[[ RAW DATA, beginning ]]

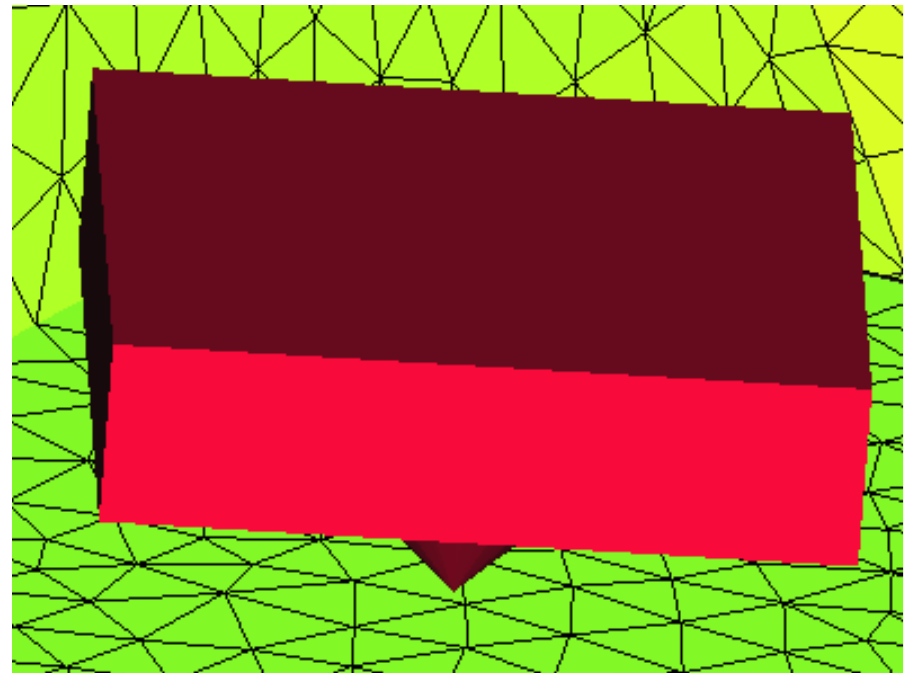
Figure 3. Locking on the surface of three out of four implants.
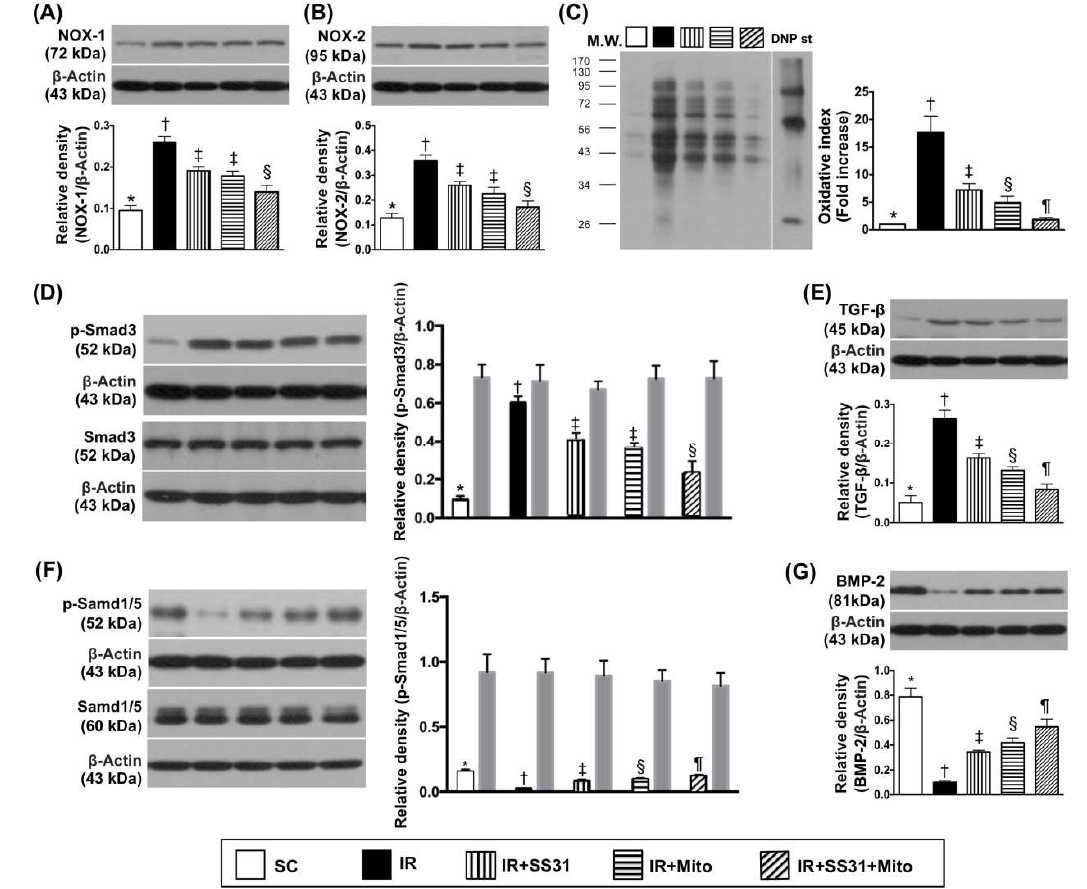
Figure 7. Oxidative-stress biomarkers in LV myocardium after the IR procedure. ( A ) Protein expression of NOX-1 * vs. other groups with different symbols (†, ‡, §), p < 0.0001. ( B ) Protein expression of NOX-2 * vs. other groups with different symbols (†, ‡, §), p < 0.0001. ( C ) Oxidized protein expression * vs. other groups with different symbols (†, ‡, §, ¶), p < 0.0001. (Note: left and right lanes shown on the upper panel represent protein molecular weight marker and control oxidized molecular protein standard, respectively). M.W = molecular weight. DNP = 1-3 dinitrophenylhydrazone. ( D ) Protein expression of phosphorylated (p)-Smad3 * vs. other groups with different symbols (†, ‡, §), p < 0.0001. Protein expression of total Smad3 (i.e., gray-colored bar chart) did not differ among the five groups ( p > 0.5). ( E ) Protein expression of transforming the growth factor (TGF)-ß * vs. other groups with different symbols (†, ‡, §, ¶), p < 0.0001; ( F ) Protein expression of p-Smad1/5, * vs. other groups with different symbols (†, ‡, §, ¶), p < 0.0001. ( G ) Protein expression of bone morphogenetic protein (BMP-2) * vs. other groups with different symbols (†, ‡, §, ¶), p < 0.0001. All statistical analyses were performed by one-way ANOVA, which was followed by the Bonferroni multiple comparison post hoc test ( n = 8 for each group). Symbols (*, †, ‡, §, ¶) indicate significance at the 0.05 level. SC = sham control, IR = ischemia-reperfusion, and Mito = mitochondria.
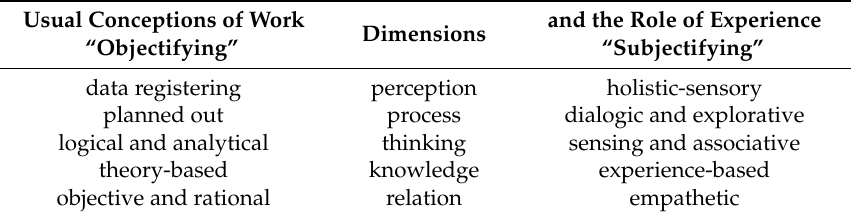
Table 1. Dimensions of subjectifying and objectifying work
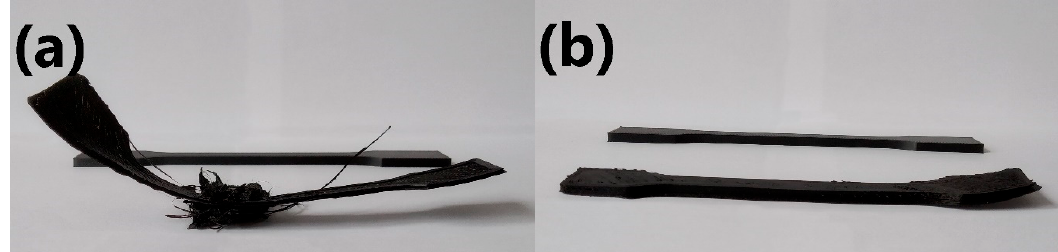
Figure 8. Unsuccessful and successful 3D-printed specimens of ( a ) POM/2.5EVA and ( b )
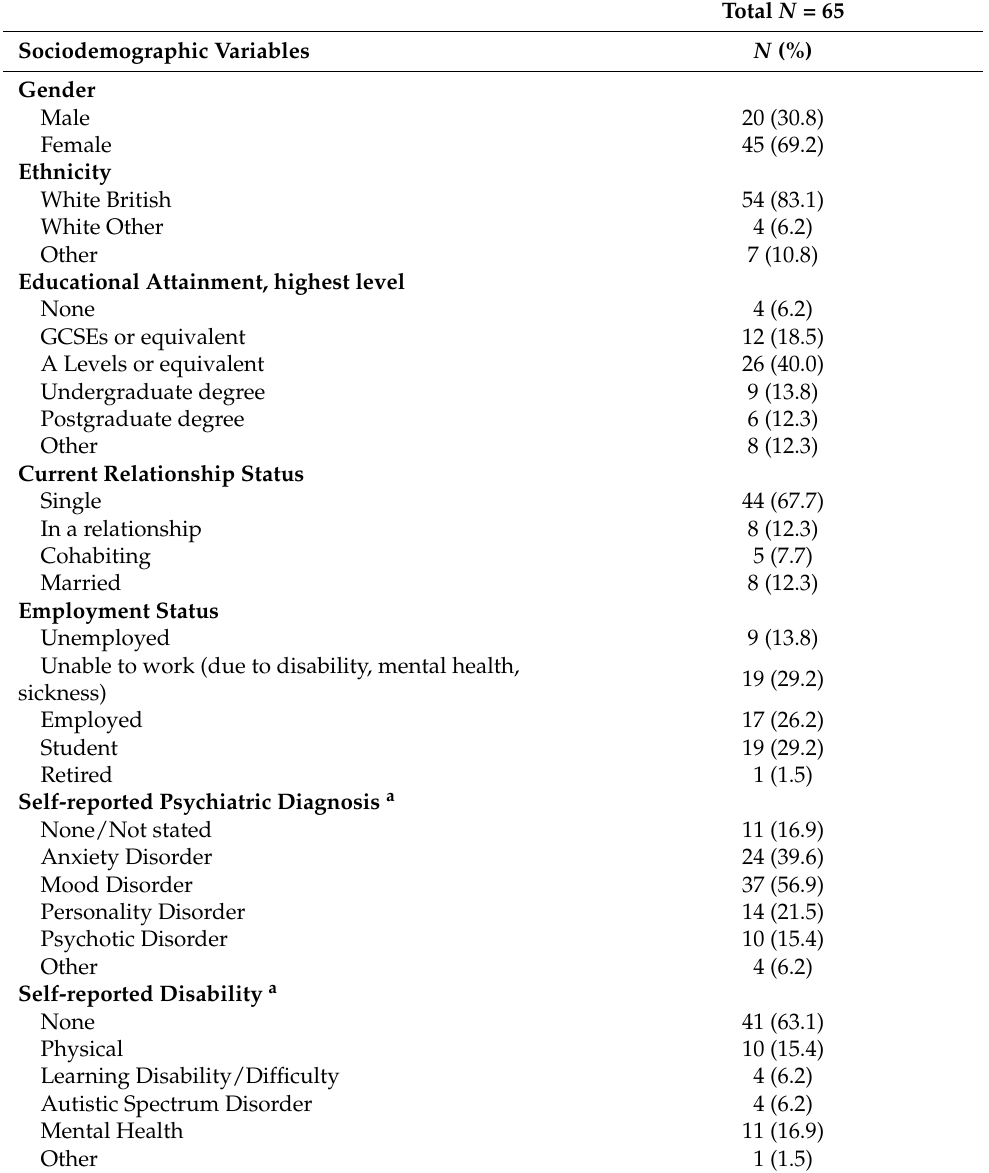
Table 1. Sociodemographic characteristics.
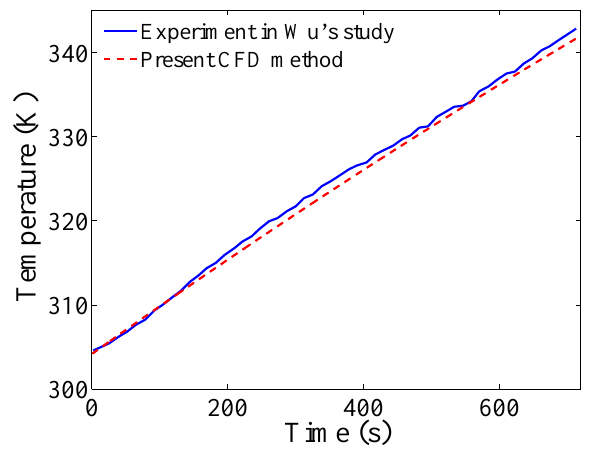
Figure 6. Comparison of the numerical results of the present study and the experiment data in the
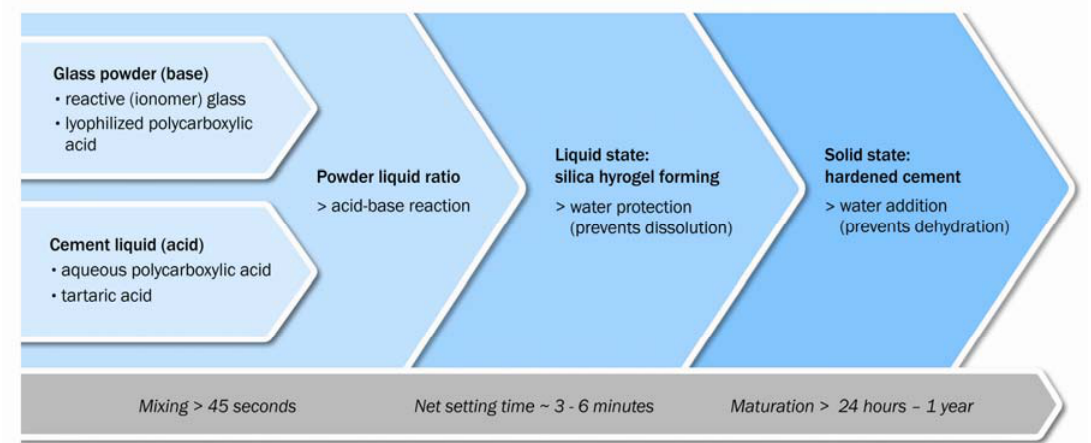
Figure 3. Principal setting stages during cement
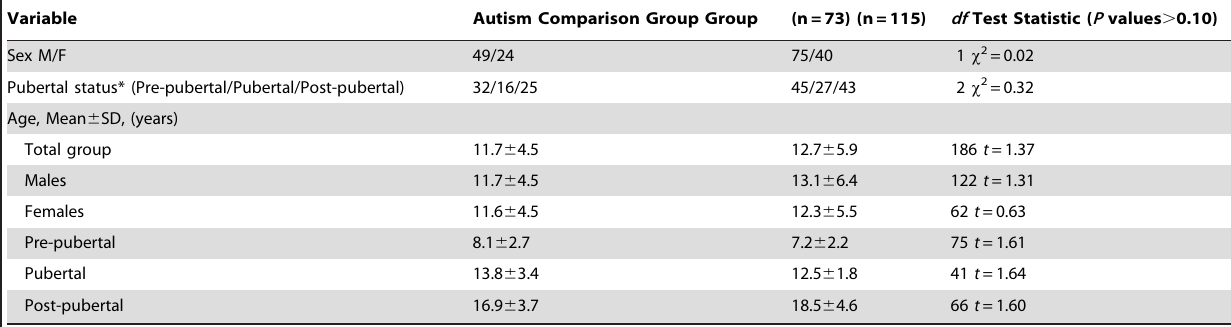
Table 2. Demographic Characteristics of Study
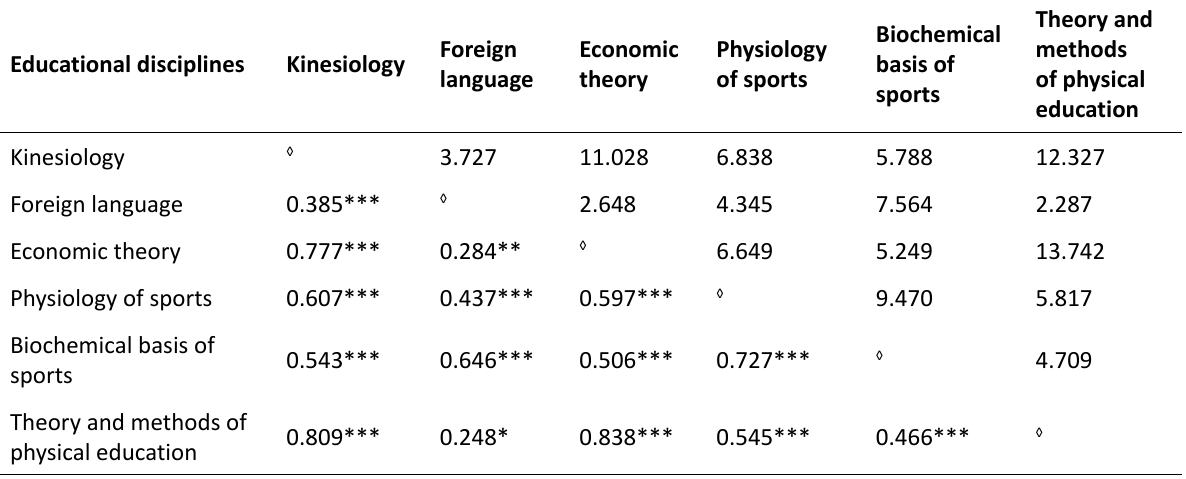
Table 5. Correlation table of the educational disciplines scores on the semester control of 3 rd year: r-Pearson \ t-Student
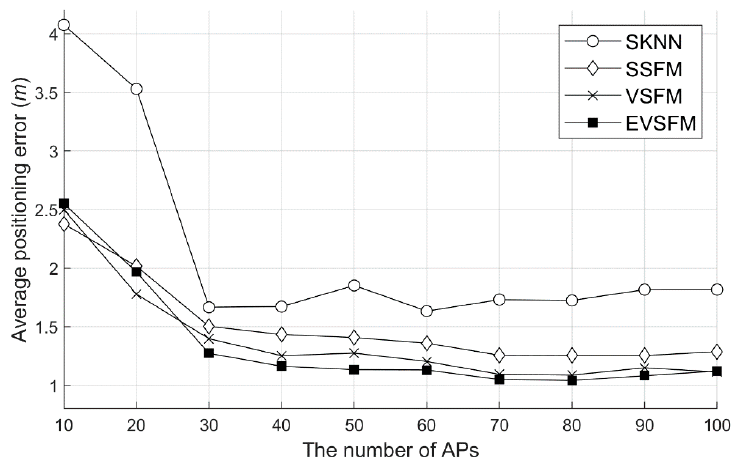
Figure 12. Positioning average error by the positioning algorithms (before recollection, # 400 training samples). SKNN: the basic single positioning technique and EVSFM: extended Viterbi algorithm and signal fluctuation matrix fusion tracking method.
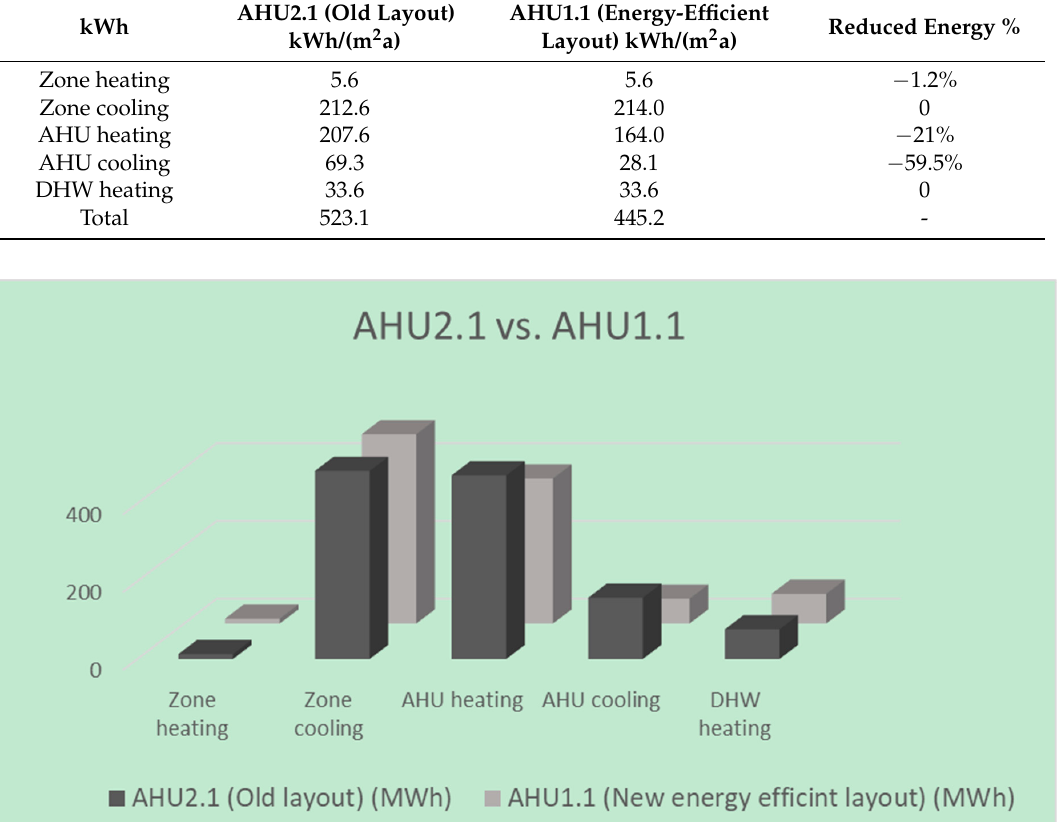
Table 3. The yearly energy consumption results of the simulation for AHU1.1 and AHU2.1.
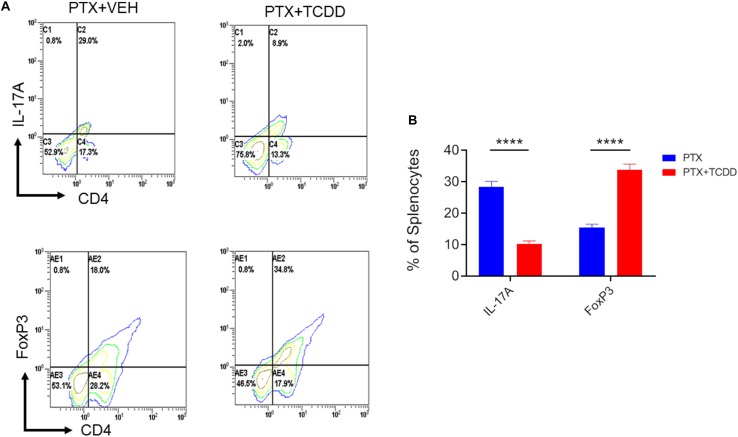
TCDD promotes Treg while inhibiting Th17 induction. Mice were immunized with PTX and injected with TCDD as described in the legend of Figure 1. Splenocytes were double-stained for CD4 and FoxP3 or CD4 and IL-17 markers and analyzed using flow cytometry. Panel A shows a representative experiment while data from multiple experiments is plotted in panel B, showing reciprocal regulation of Th17 vs. Tregs between the two groups. Statistical analysis was performed using Student’s t-test with the differences between the two groups showing ****p < 0.0001.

[[ RAW DATA, end ]]

* **WHAT IS BEING ASKED**
In the material above, please find every line that includes the word "experiment" and copy it.

* **PROBLEM SOLUTION**
Figure 6. Comparison of the numerical results of the present study and the experiment data in the
TCDD promotes Treg while inhibiting Th17 induction. Mice were immunized with PTX and injected with TCDD as described in the legend of Figure 1. Splenocytes were double-stained for CD4 and FoxP3 or CD4 and IL-17 markers and analyzed using flow cytometry. Panel A shows a representative experiment while data from multiple experiments is plotted in panel B, showing reciprocal regulation of Th17 vs. Tregs between the two groups. Statistical analysis was performed using Student’s t-test with the differences between the two groups showing ****p < 0.0001.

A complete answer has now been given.